Let’s look at the main parts of the code in presto-measure/two_tone_power.py. Compared to what we saw in Power sweep of resonator spectroscopy, we output one more tone at one more port.

We still tune() the integration bandwidth before outputting the tones:

_, self.df = lck.tune(0.0, self.df)
lck.set_df(self.df)

We need to configure three digital mixers: one for the down-conversion at the input, and two for the up-conversion at the output. We end up with two calls to Hardware.configure_mixer(). For the pump tone on the qubit, we start with the first frequency in the array.

lck.hardware.configure_mixer(
    freq=self.readout_freq,
    in_ports=self.input_port,
    out_ports=self.readout_port,
)
lck.hardware.configure_mixer(
    freq=self.control_freq_arr[0],
    out_ports=self.control_port,
)

We create separate OutputGroups for the drives to the resonator (readout, ogr) and qubit (control, ogc). We also create an InputGroup ig. Like in the previous chapters of the tutorial, we opt for using zero IF so the spectroscopy tones will coincide with the local-oscillator frequency set in the respective mixers. We output and measure one frequency per input/output group.

ogr = lck.add_output_group(self.readout_port, nr_freq=1)
ogr.set_frequencies(0.0)
ogr.set_amplitudes(self.readout_amp)

ogc = lck.add_output_group(self.control_port, nr_freq=1)
ogc.set_frequencies(0.0)
ogc.set_amplitudes(self.control_amp_arr[0])

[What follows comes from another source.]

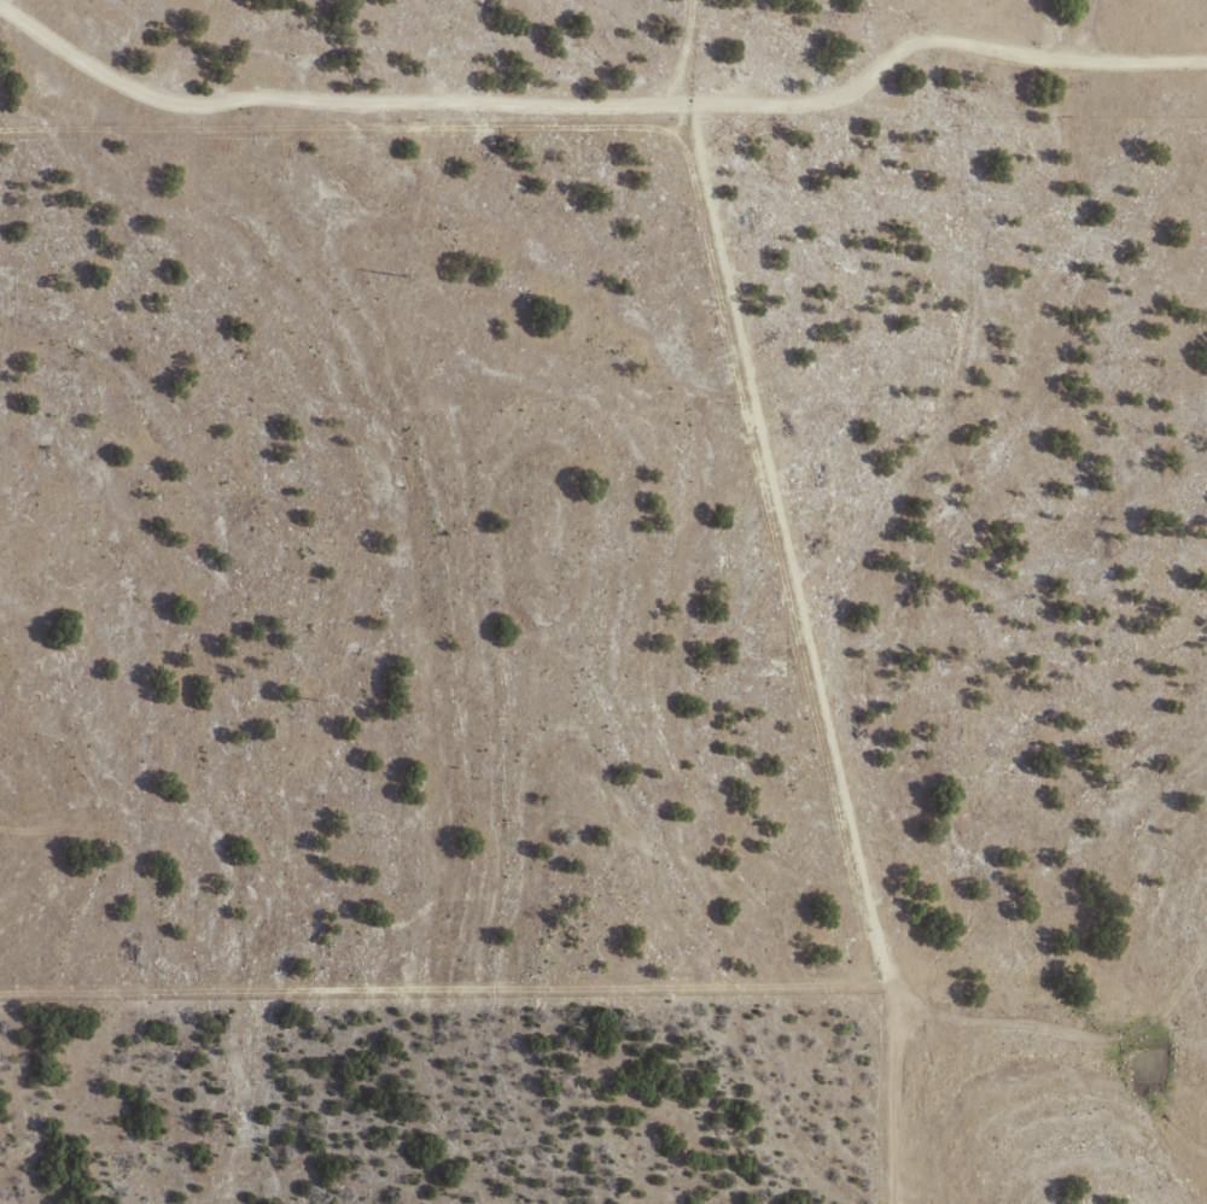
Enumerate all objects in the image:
power tower: (410, 276)
power tower: (322, 699)
power tower: (231, 1124)

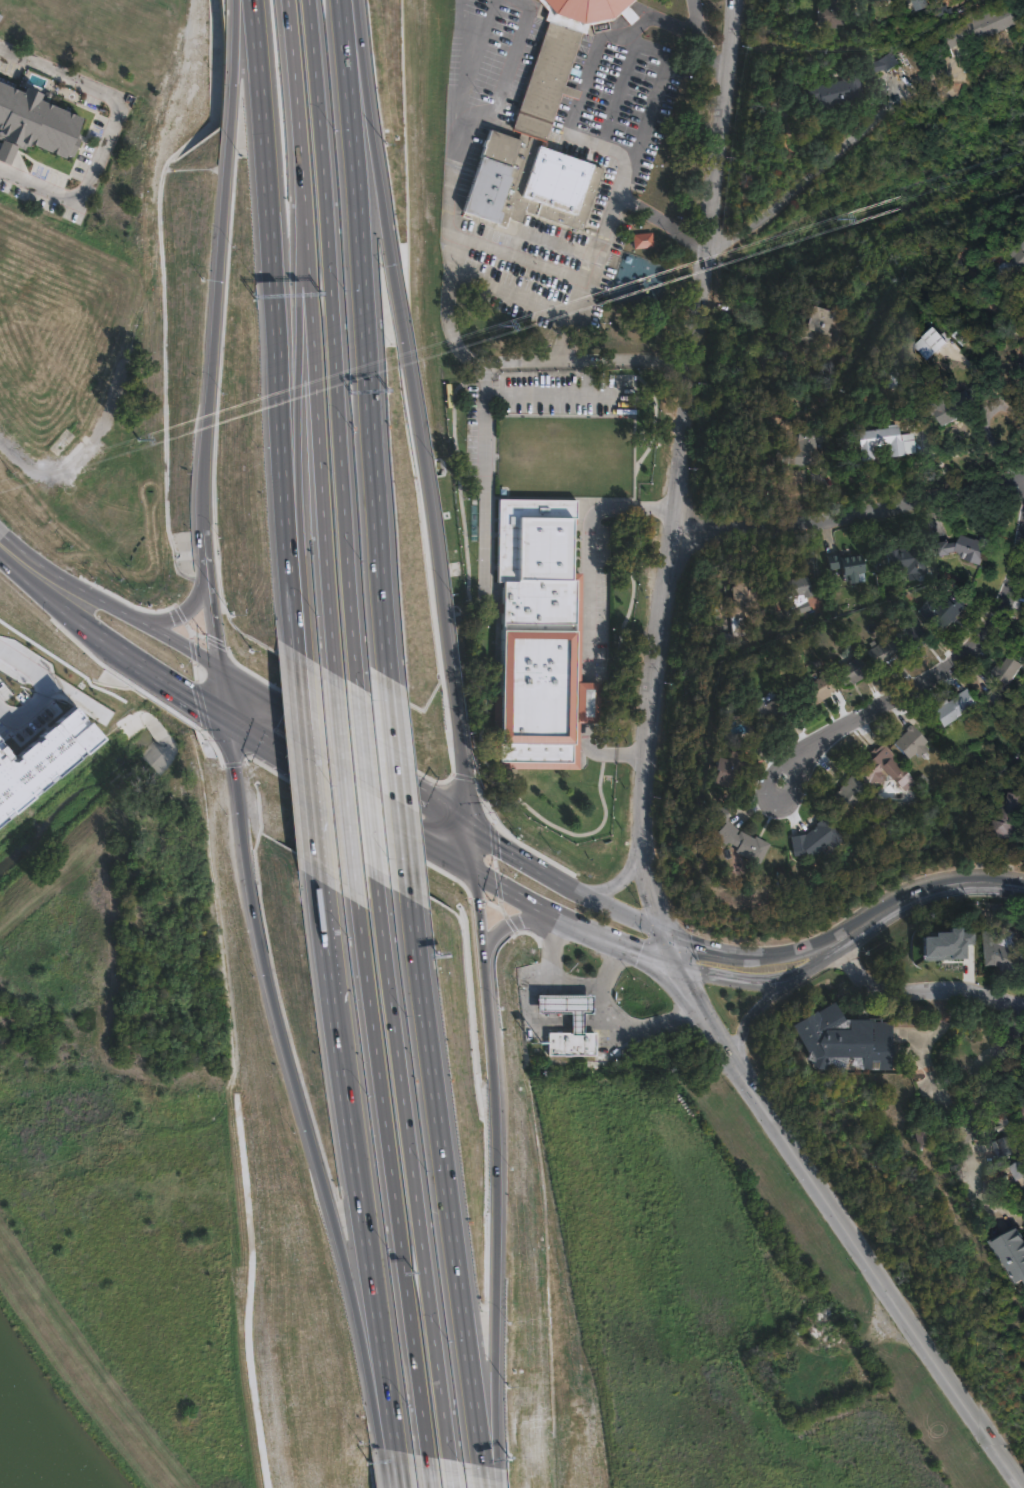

ig = lck.add_input_group(self.input_port, nr_freq=1)
ig.set_frequencies(0.0)

We apply the settings and, at this point, Presto will start outputting both spectroscopy tones to the resonator and to the qubit.

lck.apply_settings()

Just like in the previous chapter, the core of the measurement consists of two nested for loops. The two loops update the settings for the qubit drive, while the resonator drive is kept constant. The outer loop sweeps the qubit amplitude. In the inner loop, we update the qubit frequency, wait for the settings to apply and the resonator response to stabilize, and finally acquire measurement data with get_pixels(). Notice that we do not change the resonator drive tone within the loops since we already started outputting it before the start of the first for loop.

for jj, control_amp in enumerate(self.control_amp_arr):
    ogc.set_amplitudes(control_amp)
    lck.apply_settings()

    for ii, control_freq in enumerate(self.control_freq_arr):
        lck.hardware.configure_mixer(control_freq, out_ports=self.control_port)
        lck.apply_settings()

        _d = lck.get_pixels(self.num_skip + self.num_averages, quiet=True)
        data_i = _d[self.input_port][1][:, 0]
        data_q = _d[self.input_port][2][:, 0]
        data = data_i.real + 1j * data_q.real  # using zero IF

        self.resp_arr[jj, ii] = np.mean(data[-self.num_averages :])

Finally, after the experiment is complete, we set the amplitude of both outputs to zero.